__WHAT YOU SHOULD DO__. An exact transcription of the listing, without its images, is what the answer must contain.

__SUPPLIED DATA__.
>>

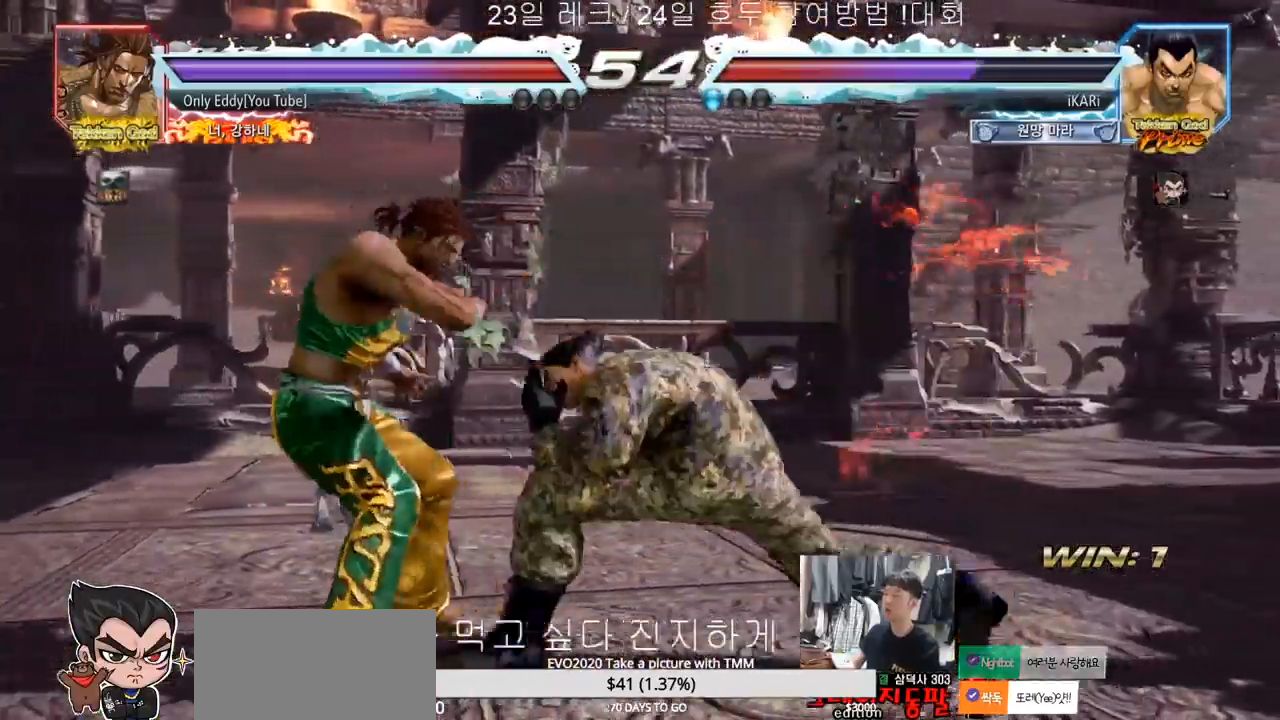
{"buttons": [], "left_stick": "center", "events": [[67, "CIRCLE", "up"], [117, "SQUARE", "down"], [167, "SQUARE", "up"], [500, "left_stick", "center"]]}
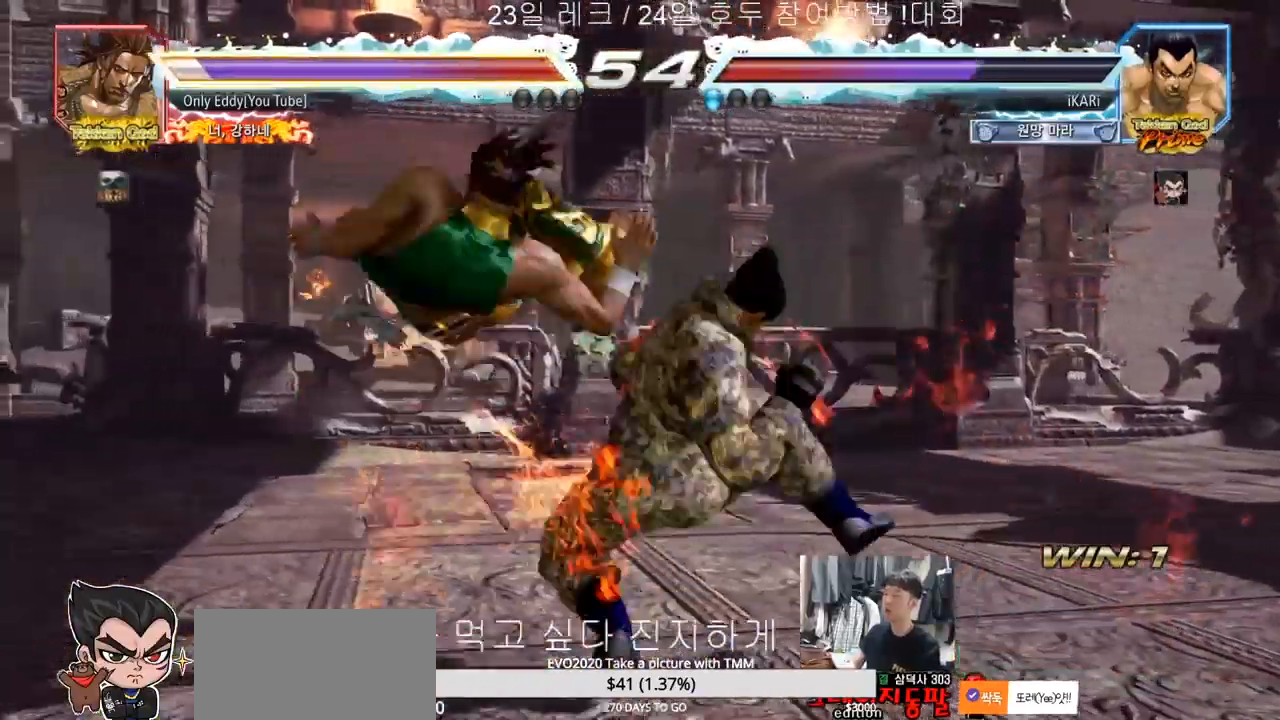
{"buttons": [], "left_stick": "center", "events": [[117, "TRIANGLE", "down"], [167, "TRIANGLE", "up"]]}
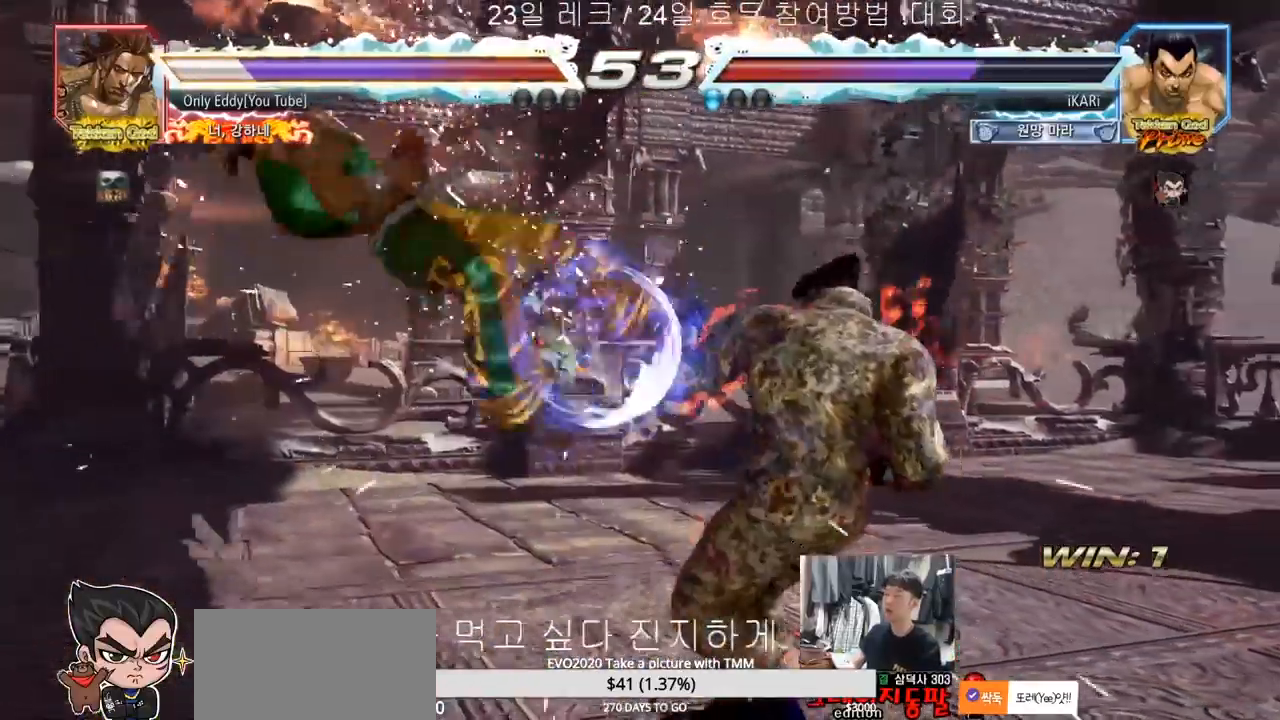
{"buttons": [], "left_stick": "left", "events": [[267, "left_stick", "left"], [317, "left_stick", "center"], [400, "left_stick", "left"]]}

<<

__RESPONSE TO THIS EXERCISE__.
{"buttons": [], "left_stick": "center", "events": [[67, "CIRCLE", "up"], [117, "SQUARE", "down"], [167, "SQUARE", "up"], [500, "left_stick", "center"]]}
{"buttons": [], "left_stick": "center", "events": [[117, "TRIANGLE", "down"], [167, "TRIANGLE", "up"]]}
{"buttons": [], "left_stick": "left", "events": [[267, "left_stick", "left"], [317, "left_stick", "center"], [400, "left_stick", "left"]]}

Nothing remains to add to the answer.